A sus 32 años, Tahily Jiménez Herrera lleva consigo una certeza que comenzó a tomar forma mucho antes de graduarse como doctora en 2018: eligió la Medicina porque encontró en ella una manera de acompañar a las personas precisamente cuando más necesitan de alguien que las escuche, las comprenda y les ofrezca confianza.
Para Tahily, ser médico implica mucho más que diagnosticar y tratar enfermedades. En su manera de entender la profesión aparecen también la escucha, el acompañamiento y esa tranquilidad que puede convertirse en una forma de alivio para quien atraviesa un momento de vulnerabilidad. Con los años ha descubierto que el ejercicio de la Medicina demanda conocimiento y preparación constante, junto a sensibilidad, empatía y compromiso.
Esa mirada hacia el ser humano encontró un espacio particular en la Oncología. La escogió porque reconoce en esta especialidad un profundo componente humano y, al mismo tiempo, un permanente desafío científico. El paciente oncológico necesita tratamiento, pero también necesita ser escuchado, recibir explicaciones claras, sentirse acompañado y encontrar a alguien dispuesto a caminar junto a él durante un proceso marcado muchas veces por la incertidumbre y el miedo.
Esa convicción ya estaba presente en Tahily antes de comenzar la especialidad. Después, el contacto cotidiano con los pacientes confirmó y profundizó aquella elección.
También la atrae el movimiento constante de la ciencia dentro de la Oncología. Los nuevos conocimientos, las investigaciones y los avances que se incorporan al campo pueden abrir oportunidades para los pacientes y plantean al profesional el compromiso de continuar estudiando. Para ella, asumir este camino ha significado un gran reto, acompañado de una responsabilidad que encuentra sentido en cada jornada.
Durante estos años de residencia, Tahily habla sobre todo de gratitud y crecimiento. La experiencia le ha permitido avanzar en el conocimiento médico y, al mismo tiempo, mirar de una manera más profunda las historias que llegan hasta una consulta o una sala hospitalaria.
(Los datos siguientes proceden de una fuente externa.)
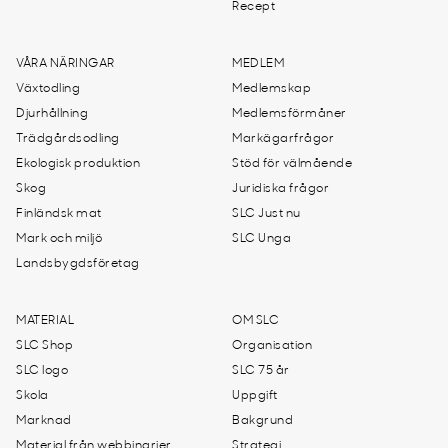
Recept
VÅRA NÄRINGAR
MEDLEM
Växtodling
Medlemskap
Djurhållning
Medlemsförmåner
Trädgårdsodling
Markägarfrågor
Ekologisk produktion
Stöd för välmående
Skog
Juridiska frågor
Finländsk mat
SLC Just nu
Mark och miljö
SLC Unga
Landsbygdsföretag
MATERIAL
OM SLC
SLC Shop
Organisation
SLC logo
SLC 75 år
Skola
Uppgift
Marknad
Bakgrund
Material från webbinarier
Strategi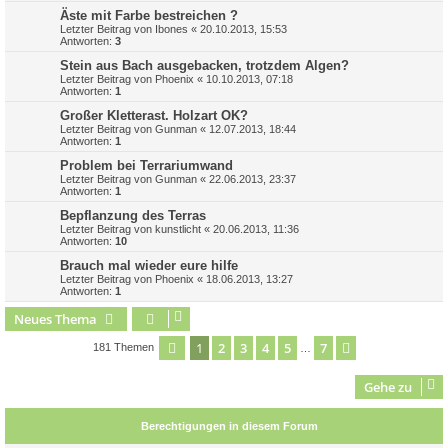
Äste mit Farbe bestreichen ?
Letzter Beitrag von
Ibones
«
20.10.2013, 15:53
Antworten:
3
Stein aus Bach ausgebacken, trotzdem Algen?
Letzter Beitrag von
Phoenix
«
10.10.2013, 07:18
Antworten:
1
Großer Kletterast. Holzart OK?
Letzter Beitrag von
Gunman
«
12.07.2013, 18:44
Antworten:
1
Problem bei Terrariumwand
Letzter Beitrag von
Gunman
«
22.06.2013, 23:37
Antworten:
1
Bepflanzung des Terras
Letzter Beitrag von
kunstlicht
«
20.06.2013, 11:36
Antworten:
10
Brauch mal wieder eure hilfe
Letzter Beitrag von
Phoenix
«
18.06.2013, 13:27
Antworten:
1
Neues Thema
1
2
3
4
5
7
Seite
1
von
7
Nächste
181 Themen
…
Gehe zu
Berechtigungen in diesem Forum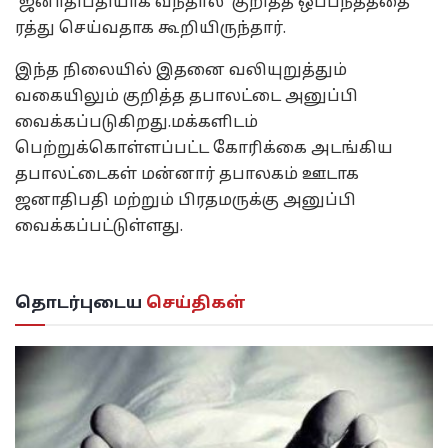
ஜனாதிபதியாக வந்தால் குறித்த ஒப்பந்தத்தை
ரத்து செய்வதாக கூறியிருந்தார்.
இந்த நிலையில் இதனை வலியுறுத்தும்
வகையிலும் குறித்த தபாலட்டை அனுப்பி
வைக்கப்படுகிறது.மக்களிடம்
பெற்றுக்கொள்ளப்பட்ட கோரிக்கை அடங்கிய
தபாலட்டைகள் மன்னார் தபாலகம் ஊடாக
ஜனாதிபதி மற்றும் பிரதமருக்கு அனுப்பி
வைக்கப்பட்டுள்ளது.
தொடர்புடைய
செய்திகள்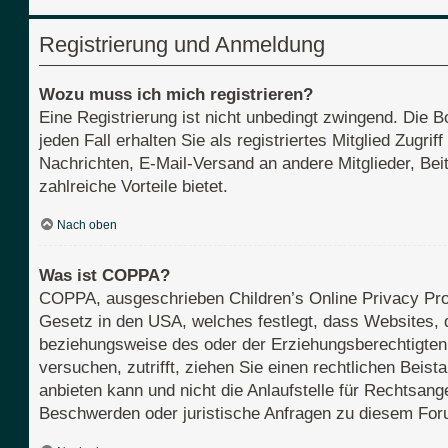
Registrierung und Anmeldung
Wozu muss ich mich registrieren?
Eine Registrierung ist nicht unbedingt zwingend. Die B
jeden Fall erhalten Sie als registriertes Mitglied Zugri
Nachrichten, E-Mail-Versand an andere Mitglieder, Beit
zahlreiche Vorteile bietet.
Nach oben
Was ist COPPA?
COPPA, ausgeschrieben Children’s Online Privacy Prot
Gesetz in den USA, welches festlegt, dass Websites, 
beziehungsweise des oder der Erziehungsberechtigten b
versuchen, zutrifft, ziehen Sie einen rechtlichen Bei
anbieten kann und nicht die Anlaufstelle für Rechtsange
Beschwerden oder juristische Anfragen zu diesem For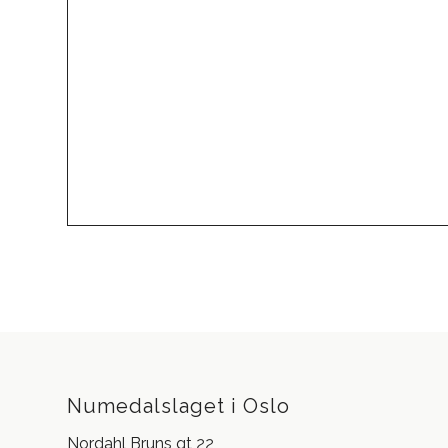
Numedalslaget i Oslo
Nordahl Bruns gt 22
Detrás de cada diagnóstico descubre a una persona, una familia, una historia y unos sueños. También ha aprendido a valorar los pequeños logros y a comprender que siempre existe una posibilidad de ayudar: curar cuando es posible, aliviar cuando se necesita y acompañar para ofrecer la mejor calidad de vida.
Su pasión por la Oncología ha crecido con cada experiencia. Conocer de cerca la realidad de los pacientes oncológicos ha hecho más profundo su interés por una especialidad que considera exigente, tanto desde el punto de vista científico como emocional. Cada paciente vuelve a recordarle las razones que la llevaron a escoger este camino y mantiene vivo su deseo de estudiar, aprender y encontrar siempre la mejor manera de ayudar.
Fuera del hospital, Tahily conserva el gusto por las cosas sencillas. Se reconoce como una persona tranquila, disfruta compartir con sus familiares y amigos y encuentra en esos momentos cotidianos una oportunidad para desconectarse de la intensidad de la rutina hospitalaria.
Nacida y vinculada al municipio de Jovellanos, en la provincia de Matanzas, Tahily Jiménez Herrera continúa construyendo su historia profesional desde la Oncología. En ella confluyen la preparación médica, el aprendizaje permanente y una sensibilidad que coloca al paciente en el centro de cada experiencia.
Porque hay profesiones que se ejercen desde el conocimiento y otras dimensiones que se descubren caminando junto a quienes confían en nuestras manos. Para Tahily, la Medicina también significa eso: estar, escuchar, acompañar y seguir aprendiendo para cuidar.